- Pidato KH Hasan Abdullah Sahal di Gontor menyambut kehadiran Presiden Prabowo.
- Pidato KH Hasan Abdullah Sahal di Gontor mengulas asal-usul nama pesantren.
- Pidato KH Hasan Abdullah Sahal di Gontor menyampaikan pesan filosofi pendidikan.
Suara.com - Pimpinan Pondok Modern Darussalam Gontor, K.H. Hasan Abdullah Sahal, menyampaikan pidato penuh makna, refleksi sejarah, dan selingan humor segar dalam acara Resepsi Kesyukuran 100 Tahun Pondok Modern Darussalam Gontor yang dihadiri langsung oleh Presiden Republik Indonesia, Prabowo Subianto.
Kehadiran Presiden Prabowo di Gontor kali ini disambut hangat oleh Kiai Hasan Abdullah Sahal.
Dengan gaya bertutur yang khas, blak-blakan, tapi sarat akan nilai-nilai perjuangan, beliau mengupas perjalanan satu abad pesantren yang dipimpinnya.
Berikut adalah poin-poin penting pidato K.H. Hasan Abdullah Sahal beserta deretan celetukan ikoniknya yang berhasil menjadi sorotan.

1. Arti Nama Gontor yang Penuh Filosofi
Di awal pidatonya, Kiai Hasan mengenang kembali berdirinya Gontor pada tahun 1926.
Dengan nada bercanda, beliau mengungkap asal-usul nama "Gontor" yang diplesetkan secara jenaka tapi mendalam.
"1926, ada apa, ada siapa, dan bagaimana Gontor ini? Gontor singkatan dari 'nggon kotor' (tempat kotor), karena banyak syirik, banyak kufur, banyak maksiat. Bahasa Inggrisnya molimo. Maksiat apa yang belum ada di Gontor waktu itu?

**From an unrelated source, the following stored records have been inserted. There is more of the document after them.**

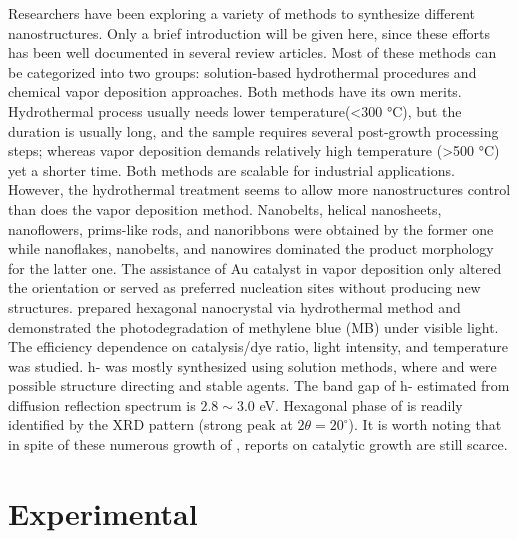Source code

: Researchers have been exploring a variety of methods to synthesize different  nanostructures. Only a brief introduction will be given here, since these efforts has been well documented in several review articles.\cite{He2003} Most of these methods can be categorized into two groups: solution-based hydrothermal procedures \citep{Li2002b,Xia2006,Li2006a,Camacho-Bragado2006} and chemical vapor deposition approaches.\citep{Zeng1998,Li2002c,Li2002d,Zhou2003b,Fibers2007,Yan2009} Both methods have its own merits. Hydrothermal process usually needs lower temperature(\textless 300 \si{\degreeCelsius}), but the duration is usually long, and the sample requires several post-growth processing steps; whereas vapor deposition demands relatively high temperature (\textgreater 500 \si{\degreeCelsius}) yet a shorter time. Both methods are scalable for industrial applications. However, the hydrothermal treatment seems to allow more  nanostructures control than does the vapor deposition method. Nanobelts,\cite{Li2002b} helical nanosheets, nanoflowers, prims-like rods,\cite{Li2006a} and nanoribbons\cite{Camacho-Bragado2006} were obtained by the former one while nanoflakes,\cite{Chen2009} nanobelts,\cite{Hu2009} and nanowires\citep{Zhou2003b,Chen2011b} dominated the product morphology for the latter one. The assistance of Au catalyst in vapor deposition only altered the orientation\cite{Yan2009} or served as preferred nucleation sites\cite{Cai2011} without producing new  structures. \citeauthor{Chithambararaj2013} prepared hexagonal  nanocrystal via hydrothermal method and demonstrated the photodegradation of methylene blue (MB) under visible light.\cite{Chithambararaj2013} The efficiency dependence on catalysis/dye ratio, light intensity, and temperature was studied. h- was mostly synthesized using solution methods, where  and  were possible structure directing and stable agents. The band gap of h- estimated from diffusion reflection spectrum is $2.8\sim3.0$ eV. Hexagonal phase of  is readily identified by the XRD pattern (strong peak at $2\theta=20^{\circ}$). It is worth noting that in spite of these numerous growth of , reports on catalytic growth are still scarce. 

\section{Experimental}\label{sec:grow}

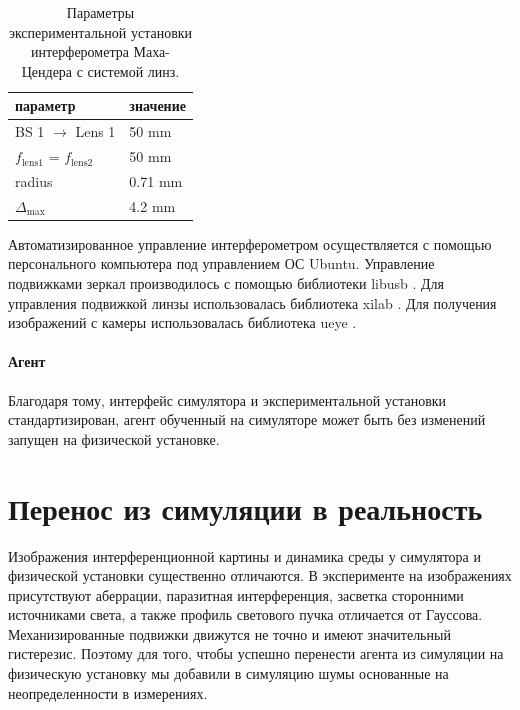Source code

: \begin{table} [htbp]
    \centering
    \begin{threeparttable}
        \caption{Параметры экспериментальной установки интерферометра Маха-Цендера с системой линз.}\label{tab:MZI_lens_params}
        \begin{tabular}{| p{5cm} || p{5cm} |}
            \hline
            \hline
            параметр & значение \\
            \hline
            BS 1 $\to$ Lens 1 & 50 mm\\
            $f_{\mathrm{lens 1}}$ = $f_{\mathrm{lens 2}}$ & 50 mm\\
            radius & 0.71 mm\\
            $\Delta_{\mathrm{max}}$ & 4.2 mm\\
            \hline
            \hline
        \end{tabular}
    \end{threeparttable}
\end{table}

Автоматизированное управление интерферометром осуществляется с помощью персонального компьютера под управлением ОС Ubuntu. Управление подвижками зеркал производилось с помощью библиотеки libusb \cite{libusb}. Для управления подвижкой линзы использовалась библиотека xilab \cite{standa_soft}. Для получения изображений с камеры использовалась библиотека ueye \cite{ids_soft}. 


\paragraph{Агент}

Благодаря тому, интерфейс симулятора и экспериментальной установки стандартизирован, агент обученный на симуляторе может быть без изменений запущен на физической установке. 


\section{Перенос из симуляции в реальность}\label{sec:ch2/sec6}

Изображения интерференционной картины и динамика среды у симулятора и физической установки существенно отличаются. В эксперименте на изображениях присутствуют аберрации, паразитная интерференция, засветка сторонними источниками света, а также профиль светового пучка отличается от Гауссова. Механизированные подвижки движутся не точно и имеют значительный гистерезис. Поэтому для того, чтобы успешно перенести агента из симуляции на физическую установку  мы добавили в симуляцию шумы основанные на неопределенности в измерениях.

Gontor nggon kotor, sekarang menjadi nggon inspirator!" ujar Kiai Hasan diiringi gemuruh tawa audiens.
2. Gontor Mewakafkan Diri untuk Umat dan Bangsa
Kiai Hasan menegaskan bahwa para pendiri Gontor, K.H. Ahmad Sahal, K.H. Zainudin Fanani, dan K.H. Imam Zarkasyi telah mewakafkan ide, sistem, lembaga, hingga cinta mereka kepada pondok ini sejak 32 tahun usia pondok, yakni tahun 1958 untuk umat Islam di seluruh dunia.
"Dengan keikhlasan para pendiri... mewakafkan ide, mewakafkan nilai, mewakafkan sistem, mewakafkan lembaga, mewakafkan cinta kepada pondok ini, sehingga mudah-mudahan Bapak Presiden dan bangsa Indonesia termasuk yang menerima 'wakaf cinta' pondok ini, dan semuanya mencintai kita semua," ujar Kiai Hasan.
3. Kritik Tajam Soal Sejarah dan Membangun Peradaban
Sebagai lembaga pendidikan yang lahir sebelum kemerdekaan, Kiai Hasan mengingatkan agar bangsa Indonesia tidak pernah melupakan sejarah, merujuk pada pesan Bung Karno "Jas Merah".
Namun, beliau menegaskan bahwa Gontor tidak hanya berhenti pada belajar sejarah, melainkan aktif membangun sejarah dan peradaban.
"Dulu masih pakai blangkon, sekarang sudah pakai peci bludru. Dulu dianggap bloon, sekarang para mertua banyak memburu buru... Gontor tidak puas. Apa Gontor? Cerdaslah menyikapi sejarah, karena kita akan membangun sejarah! Tidak hanya berhenti bergeser pada sejarah, tetapi kita membangun sejarah, membangun peradaban dari Gontor!" ujar Kiai Hasan.